What needs to be done. Summarize the text about the Archbishop of Uganda in two sentences.

Document passage.
------------------------------
= Archbishop of Uganda =

Leader of the Church of Uganda

The Anglican ecclesiastical province of Uganda, Rwanda and Burundi was formed in 1961 following the division of the diocese of Uganda the previous year. In 1960, the Diocese of Uganda was separated and in 1961 the smaller dioceses made a separate Province, under the Archbishop of Uganda, Rwanda and Burundi.
Prior to 1980, the province included Uganda, Rwanda, Burundi and Boga, in what was then the country of Zaire. As of August 2025, the Church of Uganda is divided into 39 dioceses and is under the Archbishop of Uganda and Bishop of Kampala.
------------------------------
(Dataset entries)
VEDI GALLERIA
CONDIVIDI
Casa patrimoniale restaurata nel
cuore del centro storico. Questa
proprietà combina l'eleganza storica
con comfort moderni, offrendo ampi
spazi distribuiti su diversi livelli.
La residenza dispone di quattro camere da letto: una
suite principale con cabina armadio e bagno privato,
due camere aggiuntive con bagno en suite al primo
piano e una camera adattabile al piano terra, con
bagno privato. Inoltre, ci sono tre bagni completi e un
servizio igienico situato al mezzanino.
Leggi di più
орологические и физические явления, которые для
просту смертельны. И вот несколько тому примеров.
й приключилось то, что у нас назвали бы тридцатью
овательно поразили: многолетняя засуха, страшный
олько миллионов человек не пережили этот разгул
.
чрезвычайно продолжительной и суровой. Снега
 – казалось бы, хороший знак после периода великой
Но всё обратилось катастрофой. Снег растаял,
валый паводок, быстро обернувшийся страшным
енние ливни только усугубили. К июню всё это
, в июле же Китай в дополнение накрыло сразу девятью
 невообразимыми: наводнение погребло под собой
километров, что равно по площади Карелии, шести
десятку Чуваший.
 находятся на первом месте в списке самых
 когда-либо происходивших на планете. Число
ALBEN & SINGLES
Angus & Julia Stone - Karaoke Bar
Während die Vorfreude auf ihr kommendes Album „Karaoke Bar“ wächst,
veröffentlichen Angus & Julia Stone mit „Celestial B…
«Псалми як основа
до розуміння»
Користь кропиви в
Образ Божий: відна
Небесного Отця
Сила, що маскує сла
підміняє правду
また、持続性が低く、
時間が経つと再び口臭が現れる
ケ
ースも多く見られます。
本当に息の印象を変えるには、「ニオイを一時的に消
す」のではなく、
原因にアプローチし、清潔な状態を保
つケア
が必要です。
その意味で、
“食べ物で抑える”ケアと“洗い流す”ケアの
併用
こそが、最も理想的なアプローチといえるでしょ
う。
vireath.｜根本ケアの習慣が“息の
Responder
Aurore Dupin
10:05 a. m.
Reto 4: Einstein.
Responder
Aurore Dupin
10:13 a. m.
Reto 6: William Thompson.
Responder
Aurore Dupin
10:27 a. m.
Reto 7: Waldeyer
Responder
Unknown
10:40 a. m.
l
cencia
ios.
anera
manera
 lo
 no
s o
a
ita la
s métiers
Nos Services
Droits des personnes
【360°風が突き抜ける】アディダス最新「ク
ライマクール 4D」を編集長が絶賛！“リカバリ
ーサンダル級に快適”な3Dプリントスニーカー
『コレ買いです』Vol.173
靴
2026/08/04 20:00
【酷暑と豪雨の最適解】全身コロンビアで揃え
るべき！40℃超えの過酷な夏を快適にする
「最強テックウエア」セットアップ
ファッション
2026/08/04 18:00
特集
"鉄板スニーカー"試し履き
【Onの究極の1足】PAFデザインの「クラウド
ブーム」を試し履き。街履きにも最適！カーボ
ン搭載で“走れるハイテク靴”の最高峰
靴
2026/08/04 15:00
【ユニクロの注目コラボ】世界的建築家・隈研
------------------------------
Result for this exercise. The Anglican province of Uganda, Rwanda and Burundi was formed in 1961 under the Archbishop of Uganda, Rwanda and Burundi, after the Diocese of Uganda was divided in 1960. Before 1980 the province also included Boga in Zaire, and as of August 2025 the Church of Uganda has 39 dioceses under the Archbishop of Uganda and Bishop of Kampala.